You could send a signal tuple from the spout when it knows it's sent the
last tuple for a time period, or include a field in the tuple for
indicating it's the last member.
I'm curious about why you want to do this, since the purpose of storm is
to facilitate stream processing rather than the type of batch processing
you're describing.
-- Kyle
On 06/06/2014 05:14 PM, Jonathan Poon wrote:
Hi Nathan,
The sensor data I have is naturally time sorted, since its just
collecting data and emitting it to a spout. Is it possible for a bolt
to know when all of the tuples with the same time tag have been
collected and to start processing it together?
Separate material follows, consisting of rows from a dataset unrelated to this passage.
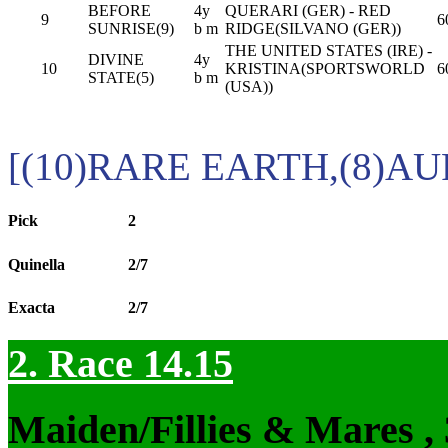
BEFORE
4y
QUERARI (GER) - RED
9
6
SUNRISE(9)
b m
RIDGE(SILVANO (GER))
THE UNITED STATES (IRE) -
DIVINE
4y
10
KRISTINA(SPORTSWORLD
6
STATE(5)
b m
(USA))
[(10)RARE EARTH,(8)A
Pick
2
Quinella
2/7
Exacta
2/7
2. Race 14.15
Maiden/Fillies & Mares ,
Or is it only possible
for a bolt to process each tuple one at a time?
Thanks!
On Fri, Jun 6, 2014 at 3:07 PM, Nathan Leung <ncle...@gmail.com
<mailto:ncle...@gmail.com>> wrote:
You can have your bolt subscribe to the spout using fields
grouping and use time tag as your key.
On Jun 6, 2014 6:01 PM, "Jonathan Poon" <jkp...@ucdavis.edu
<mailto:jkp...@ucdavis.edu>> wrote:
Hi Everyone,
I'm currently investigating different data processing tools
for an application I'm interested in. I have many sensors
that I collect data from. However, I would like to group the
data from every sensor at predefined time intervals and
process it together.
Using Storm terminology, I would have each sensor send data to
a spout. The spouts would then send tuples to a specific bolt
that will process all of the data within a specific time
partition. Each spout will tag each event with a time id and
each bolt will process data after collecting all of the data
with the same time id tags.
Is this possible with Storm?
I appreciate your help!
Jonathan